In Lines 23-25 of "The Perfection of Patience" (p.64), Santideva is remarking about the unintended nature of pain, particularly when he remarks:
23. Just as sharp pain arises although one does not desire it, so anger forcibly arises although one does not desire it.
Why is Santideva pointing to what seems to be very obvious? Most people don't desire to bring about their own pain, so why would Santideva want to make this point? The next line elaborates on this point when Santideva continues:
24. A person does not intentionally become angry, thinking, 'I shall get angry', nor does anger originate, thinking, 'I shall arise'.
Line 24 seems to more clearly indicate where Santideva is going with this, because it describes how both people and emotions themselves don't have a core agency. I never get up in the morning and intend to have a certain mood, a certain kind of thought, or a certain plan of action. All these things are conditioned by what has happened before, as well as a myriad number of tiny factors that make the present what it is. To imagine a single being who is 'behind' these machinations amounts to a kind of superstition, according to Santideva. Nobody ever chooses to be angry, and there really isn't a self-originating anger either. To try to point to anything as a true origin is to fall away from the fact that things are deeply conditioned. Hence, Santideva's next argument:
25. All offences and vices of various kinds arise under the influence of conditions, and they do not arise independently.
The point of this discussion is to shift away from the notion that selves have definite characters, with distinct, self-originating intentions. What it hints at is that a person's outlook and behavior are often intermeshed with many environmental and mental factors in the present, in addition to past habits. Not only that, but the views are continually changing or are subject to change over time.
What all this relates to is how we can start adopting a more forgiving attitude, by seeing that people are often acting from conditions that are beyond their control or agency. There really isn't even a core self there which is 'behind' all these things arising.

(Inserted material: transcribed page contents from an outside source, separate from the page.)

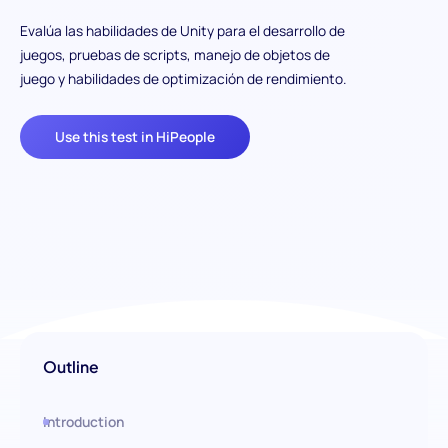
Evalúa las habilidades de Unity para el desarrollo de
juegos, pruebas de scripts, manejo de objetos de
juego y habilidades de optimización de rendimiento.
Use this test in HiPeople
Outline
Introduction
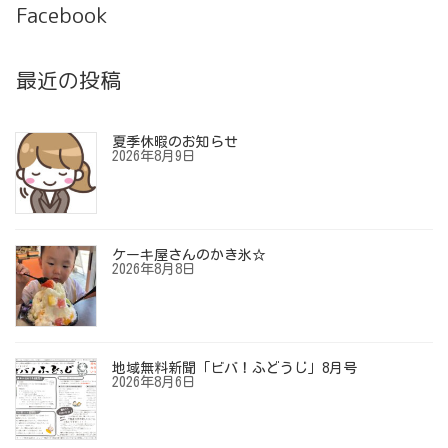
Facebook
最近の投稿
夏季休暇のお知らせ
2026年8月9日
ケーキ屋さんのかき氷☆
2026年8月8日
地域無料新聞「ビバ！ふどうじ」8月号
2026年8月6日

So one can relax a bit, and stop demanding that one perform according to a preconceived thought, much less demand it from others. After all, life is much more complex and multilayered than any single human being could ever possibly imagine. At best, one can plant good seeds by cultivating good intentions and planning as much as one can for unforeseeable situations. But this is only meant to help enhance alertness and concentration when one has to execute an action. It is never a way to guarantee that things will turn out a certain way as desired.
Santideva's chapter addresses 'patience', and I think one key point is that one is best not to mistaken condition for something that is aware and has a distinct, separate agency. It's more often than not that a person will narrate sentience and intentionality to a scene where there may be neither arising. Just as a person feels silly after getting mad at an empty boat that crashed into theirs, so it seems less important to be annoyed when we realize how conditioned people are, as well as their states of being.